If you’re still reeling from the previous interest rate hike, the Bank of Canada’s latest increase for September by 0.75 percentage points may feel like more salt on a wound. And, increasingly, you’re not alone. The added financial pressures mean that borrowing money just got even more expensive, as higher household debt butts up against skyrocketing interest rates (themselves implemented to stifle skyrocketing inflation, in an effort to displace where and what Canadians pay more for). With this in mind, experts are now warning that many Canadians are at risk of experiencing “payment shock” — but what is payment shock, and what does it mean?
Payment shock refers to the dramatic increase in a person’s debt and how much they owe (liabilities), making it impossible for them to cover even minimum payments, and leading them to default on their financial commitments.
What could be making people especially vulnerable to payment shock right now? The pressure to seek financial relief in further loans or credit cards to cover debts and pay for essentials could lead to a breaking point for more and more Canadians, particularly those who were already facing economic insecurity.
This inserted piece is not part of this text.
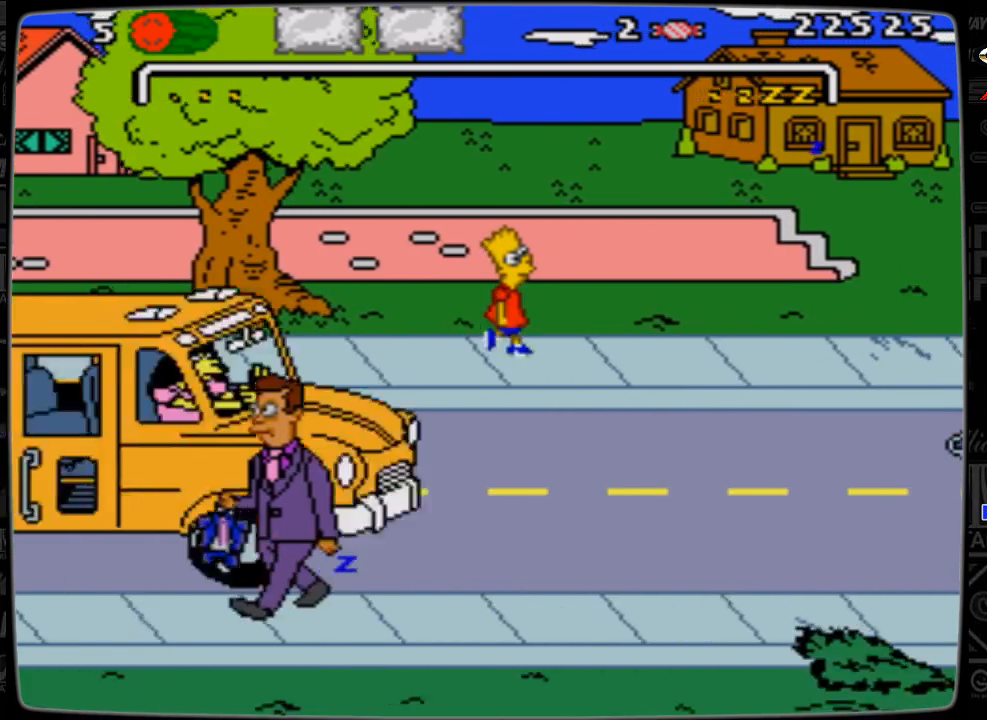
{"buttons": ["DPAD_RIGHT"], "events": []}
This comes at a time when everything from groceries, to gas, to heating your home continues to cost soberingly more.
“Anything that has a variable rate attached to it, like the lines of credit, we’re going to see a huge payment shock,” Meridian Credit Union senior wealth advisor Paul Shelestowsky said via Global News. “Everything is more expensive — buying groceries, heating your home, the basics — and now servicing your debt will cost more too.”
Credit reporting agencies Equifax Canada and TransUnion Canada, which rate your credit score, also have insight on the struggle many are facing. Both Equifax and TransUnion recently released reports noticing an upward trend in household debt.
TransUnion Canada also saw credit card balances and the risk of consumer delinquency on personal loans increasing.